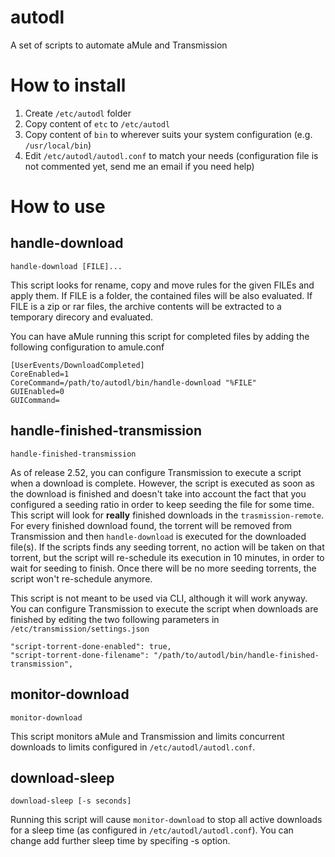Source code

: autodl
======

A set of scripts to automate aMule and Transmission

# How to install #

1. Create `/etc/autodl` folder
2. Copy content of `etc` to `/etc/autodl`
3. Copy content of `bin` to wherever suits your system configuration (e.g. `/usr/local/bin`)
4. Edit `/etc/autodl/autodl.conf` to match your needs (configuration file is not commented yet, send me an email if you need help)

# How to use #

## handle-download ##

`handle-download [FILE]...`

This script looks for rename, copy and move rules for the given FILEs and apply them. If FILE is a folder, 
the contained files will be also evaluated. If FILE is a zip or rar files, the archive contents will be extracted
to a temporary direcory and evaluated. 

You can have aMule running this script for completed files by adding the following configuration to amule.conf

    [UserEvents/DownloadCompleted]
    CoreEnabled=1
    CoreCommand=/path/to/autodl/bin/handle-download "%FILE"
    GUIEnabled=0
    GUICommand=

## handle-finished-transmission ##

`handle-finished-transmission`

As of release 2.52, you can configure Transmission to execute a script when a download is complete. However, the
script is executed as soon as the download is finished and doesn't take into account the fact that you configured
a seeding ratio in order to keep seeding the file for some time. This script will look for **really** finished
downloads in the `trasmission-remote`. For every finished download found, the torrent will be removed from Transmission
and then `handle-download` is executed for the downloaded file(s). If the scripts finds any seeding torrent, no 
action will be taken on that torrent, but the script will re-schedule its execution in 10 minutes, in order to wait for 
seeding to finish. Once there will be no more seeding torrents, the script won't re-schedule anymore.

This script is not meant to be used via CLI, although it will work anyway. You can configure Transmission to execute
the script when downloads are finished by editing the two following parameters in `/etc/transmission/settings.json`

    "script-torrent-done-enabled": true, 
    "script-torrent-done-filename": "/path/to/autodl/bin/handle-finished-transmission", 
    
## monitor-download ##

`monitor-download`

This script monitors aMule and Transmission and limits concurrent downloads to limits configured in 
`/etc/autodl/autodl.conf`.

## download-sleep ##

`download-sleep [-s seconds]`

Running this script will cause `monitor-download` to stop all active downloads for a sleep time (as configured
in `/etc/autodl/autodl.conf`). You can change add further sleep time by specifing -s option.
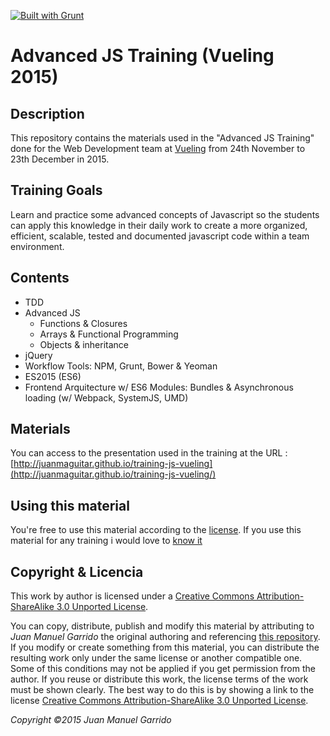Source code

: [![Built with Grunt](https://cdn.gruntjs.com/builtwith.png)](http://gruntjs.com/)

# Advanced JS Training (Vueling 2015) #

## Description ##

This repository contains the materials used in the "Advanced JS Training" done for the Web Development team at [Vueling](http://www.vueling.com/en) from 24th November to 23th December in 2015.

## Training Goals ##

Learn and practice some advanced concepts of Javascript so the students can apply this knowledge in their daily work to create a more organized, efficient, scalable, tested and documented javascript code within a team environment.

## Contents ##

- TDD
- Advanced JS
    + Functions & Closures
    + Arrays & Functional Programming
    + Objects & inheritance
- jQuery
- Workflow Tools: NPM, Grunt, Bower & Yeoman
- ES2015 (ES6)
- Frontend Arquitecture w/ ES6 Modules: Bundles & Asynchronous loading (w/ Webpack, SystemJS, UMD)

## Materials ##

You can access to the presentation used in the training at the URL : [http://juanmaguitar.github.io/training-js-vueling](http://juanmaguitar.github.io/training-js-vueling/)

## Using this material ##

You're free to use this material according to the [license](http://creativecommons.org/licenses/by-sa/3.0/deed.en). 
If you use this material for any training i would love to [know it](<mailto:JuanMa.Garrido@gmail.com>)

## Copyright & Licencia ##

This work by author is licensed under a [Creative Commons Attribution-ShareAlike 3.0 Unported License](http://creativecommons.org/licenses/by-sa/3.0/deed.en_US).

You can copy, distribute, publish and modify this material by attributing to _Juan Manuel Garrido_ the original authoring and referencing [this repository](https://github.com/juanmaguitar/training-js-vueling). If you modify or create something from this material, you can distribute the resulting work only under the same license or another compatible one. Some of this conditions may not be applied if you get permission from the author.  If you reuse or distribute this work, the license terms of the work must be shown clearly. The best way to do this is by showing a link to the license [Creative Commons Attribution-ShareAlike 3.0 Unported License](http://creativecommons.org/licenses/by-sa/3.0/deed.en_US). 

_Copyright &copy;2015 Juan Manuel Garrido_

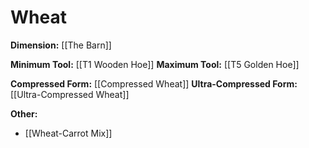 # Wheat
**Dimension:** [[The Barn]]

**Minimum Tool:** [[T1 Wooden Hoe]]
**Maximum Tool:** [[T5 Golden Hoe]]

**Compressed Form:** [[Compressed Wheat]]
**Ultra-Compressed Form:** [[Ultra-Compressed Wheat]]

**Other:**
- [[Wheat-Carrot Mix]]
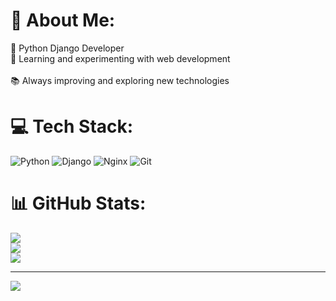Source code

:# 💫 About Me:
🚀 Python Django Developer<br>🌱 Learning and experimenting with web development<br><br>📚 Always improving and exploring new technologies


# 💻 Tech Stack:
![Python](https://img.shields.io/badge/python-3670A0?style=for-the-badge&logo=python&logoColor=ffdd54) ![Django](https://img.shields.io/badge/django-%23092E20.svg?style=for-the-badge&logo=django&logoColor=white) ![Nginx](https://img.shields.io/badge/nginx-%23009639.svg?style=for-the-badge&logo=nginx&logoColor=white) ![Git](https://img.shields.io/badge/git-%23F05033.svg?style=for-the-badge&logo=git&logoColor=white)
# 📊 GitHub Stats:
![](https://github-readme-stats.vercel.app/api?username=AnnaPaytakov&theme=dark&hide_border=false&include_all_commits=false&count_private=false)<br/>
![](https://github-readme-streak-stats.herokuapp.com/?user=AnnaPaytakov&theme=dark&hide_border=false)<br/>
![](https://github-readme-stats.vercel.app/api/top-langs/?username=AnnaPaytakov&theme=dark&hide_border=false&include_all_commits=false&count_private=false&layout=compact)

---
[![](https://visitcount.itsvg.in/api?id=AnnaPaytakov&icon=0&color=0)](https://visitcount.itsvg.in)

<!-- Proudly created with GPRM ( https://gprm.itsvg.in ) -->
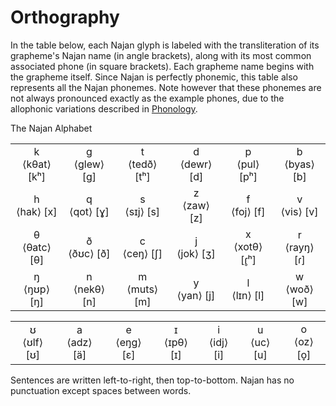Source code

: # Orthography

In the table below, each Najan glyph is labeled with the transliteration of its
grapheme's Najan name (in angle brackets), along with its most common associated
phone (in square brackets). Each grapheme name begins with the grapheme itself.
Since Najan is perfectly phonemic, this table also represents all the Najan
phonemes. Note however that these phonemes are not always pronounced exactly as
the example phones, due to the allophonic variations described in
[Phonology](./ch01-phonology.md).

<div class="caption">The Najan Alphabet</div>

<!-- prettier-ignore-start -->
| | | | | | |
| :-: | :-: | :-: | :-: | :-: | :-: |
| <naj-xxl>k</naj-xxl> <br> ⟨kθat⟩ \[kʰ\] | <naj-xxl>g</naj-xxl> <br> ⟨glew⟩ \[g\] | <naj-xxl>t</naj-xxl> <br> ⟨tedð⟩ \[tʰ\] | <naj-xxl>d</naj-xxl> <br> ⟨dewr⟩ \[d\] | <naj-xxl>p</naj-xxl> <br> ⟨pul⟩ \[pʰ\] | <naj-xxl>b</naj-xxl> <br> ⟨byas⟩ \[b\] |
| <naj-xxl>h</naj-xxl> <br> ⟨hak⟩ \[x\] | <naj-xxl>q</naj-xxl> <br> ⟨qot⟩ \[ɣ\] | <naj-xxl>s</naj-xxl> <br> ⟨sɪj⟩ \[s\] | <naj-xxl>z</naj-xxl> <br> ⟨zaw⟩ \[z\] | <naj-xxl>f</naj-xxl> <br> ⟨foj⟩ \[f\] | <naj-xxl>v</naj-xxl> <br> ⟨vis⟩ \[v\] |
| <naj-xxl>θ</naj-xxl> <br> ⟨θatc⟩ \[θ\] | <naj-xxl>ð</naj-xxl> <br> ⟨ðʊc⟩ \[ð\] | <naj-xxl>c</naj-xxl> <br> ⟨ceŋ⟩ \[ʃ\] | <naj-xxl>j</naj-xxl> <br> ⟨jok⟩ \[ʒ\] | <naj-xxl>x</naj-xxl> <br> ⟨xotθ⟩ \[ɾ̥ʰ\] | <naj-xxl>r</naj-xxl> <br> ⟨rayŋ⟩ \[ɾ\] |
| <naj-xxl>ŋ</naj-xxl> <br> ⟨ŋʊp⟩ \[ŋ\] | <naj-xxl>n</naj-xxl> <br> ⟨nekθ⟩ \[n\] | <naj-xxl>m</naj-xxl> <br> ⟨muts⟩ \[m\] | <naj-xxl>y</naj-xxl> <br> ⟨yan⟩ \[j\] | <naj-xxl>l</naj-xxl> <br> ⟨lɪn⟩ \[l\] | <naj-xxl>w</naj-xxl> <br> ⟨woð⟩ \[w\] |

| | | | | | | |
| :-: | :-: | :-: | :-: | :-: | :-: | :-: |
| <naj-xxl>ʊ</naj-xxl> <br> ⟨ʊlf⟩ \[ʊ\] | <naj-xxl>a</naj-xxl> <br> ⟨adz⟩ \[ä\] | <naj-xxl>e</naj-xxl> <br> ⟨eŋg⟩ \[ɛ\] | <naj-xxl>ɪ</naj-xxl> <br> ⟨ɪpθ⟩ \[ɪ\] | <naj-xxl>i</naj-xxl> <br> ⟨idj⟩ \[i\] | <naj-xxl>u</naj-xxl> <br> ⟨uc⟩ \[u\] | <naj-xxl>o</naj-xxl> <br> ⟨oz⟩ \[o̞\] |
<!-- prettier-ignore-end -->

Sentences are written left-to-right, then top-to-bottom. Najan has no
punctuation except spaces between words.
--*--
Instruction: Quote the data word for word, starting at the line containing "You can copy, distribute, publish" and ending at the line containing "exploring new technologies", with both of those lines included. Leave the pictures out of your answer.

Response box:
You can copy, distribute, publish and modify this material by attributing to _Juan Manuel Garrido_ the original authoring and referencing [this repository](https://github.com/juanmaguitar/training-js-vueling). If you modify or create something from this material, you can distribute the resulting work only under the same license or another compatible one. Some of this conditions may not be applied if you get permission from the author.  If you reuse or distribute this work, the license terms of the work must be shown clearly. The best way to do this is by showing a link to the license [Creative Commons Attribution-ShareAlike 3.0 Unported License](http://creativecommons.org/licenses/by-sa/3.0/deed.en_US). 

_Copyright &copy;2015 Juan Manuel Garrido_

 # Wheat
**Dimension:** [[The Barn]]

**Minimum Tool:** [[T1 Wooden Hoe]]
**Maximum Tool:** [[T5 Golden Hoe]]

**Compressed Form:** [[Compressed Wheat]]
**Ultra-Compressed Form:** [[Ultra-Compressed Wheat]]

**Other:**
- [[Wheat-Carrot Mix]]
Source code

:# 💫 About Me:
🚀 Python Django Developer<br>🌱 Learning and experimenting with web development<br><br>📚 Always improving and exploring new technologies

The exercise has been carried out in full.